Fluid injection-induced fault activation and seismicity pose significant risks to the integrity of CO₂ geological sequestration projects. This study develops a computational model integrating two-phase fluid flow and geomechanics to investigate the influence of secondary fractures on fault activation and induced seismicity. The frictional strength variation of the fault and fractures is captured by a slip weakening model that incorporates healing mechanisms. A dynamic time-marching scheme is implemented to efficiently capture both slow aseismic slips and rapid seismic ruptures in a densely faulted/fractured reservoir, enabling detailed analysis of energy release during long-term CO₂ injection. Our results indicate that secondary fractures facilitate early-stage pressure dissipation, delaying fault slip and reducing seismic events. However, at later stages, secondary fractures contribute to increased seismicity, characterized by larger magnitudes and more extensive rupture zones.
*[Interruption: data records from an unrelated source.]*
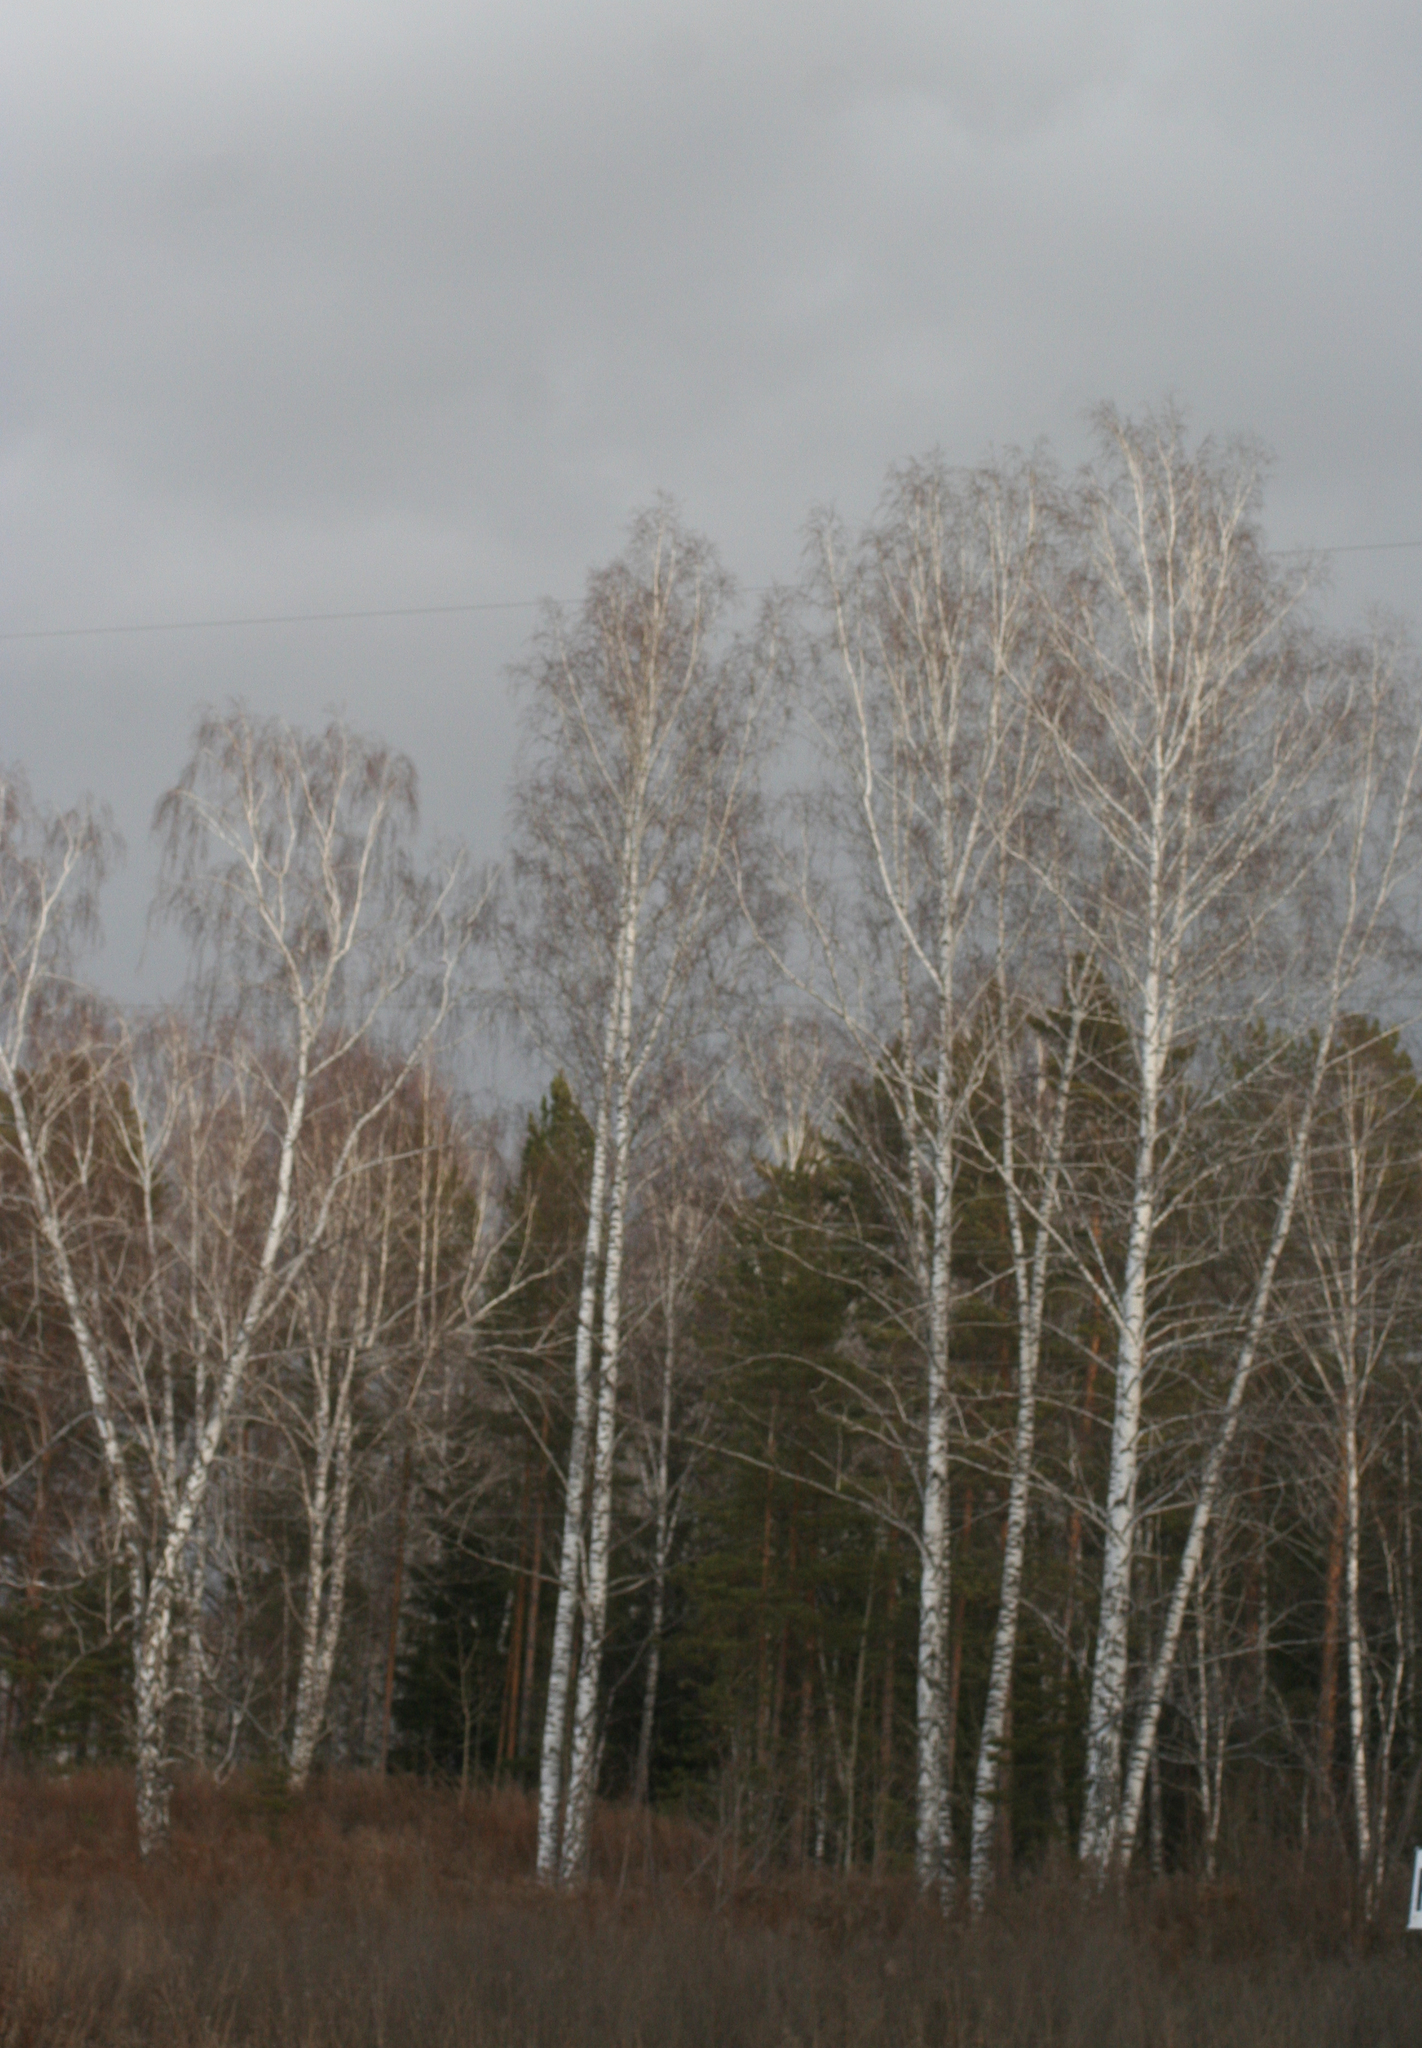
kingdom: Plantae
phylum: Tracheophyta
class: Magnoliopsida
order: Fagales
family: Betulaceae
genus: Betula
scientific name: Betula pendula
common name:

Critical pressure analysis reveals that seismicity propagates ahead of the fluid-pressurized zone, indicating that stress transfer plays a key role in triggering induced seismicity. Furthermore, we document a novel mechanism of seismic slip cascades developing in the fracture population, where fracture interactions boosted by stress transfer and aseismic deformation activate a series of fracture clusters to rupture in a bursting manner, promoting the spatial migration of seismic events beyond the fluid pressurization front. These findings provide new insights into the mechanisms of injection-induced seismicity, with far-reaching implications for CO₂ sequestration in fractured geological media.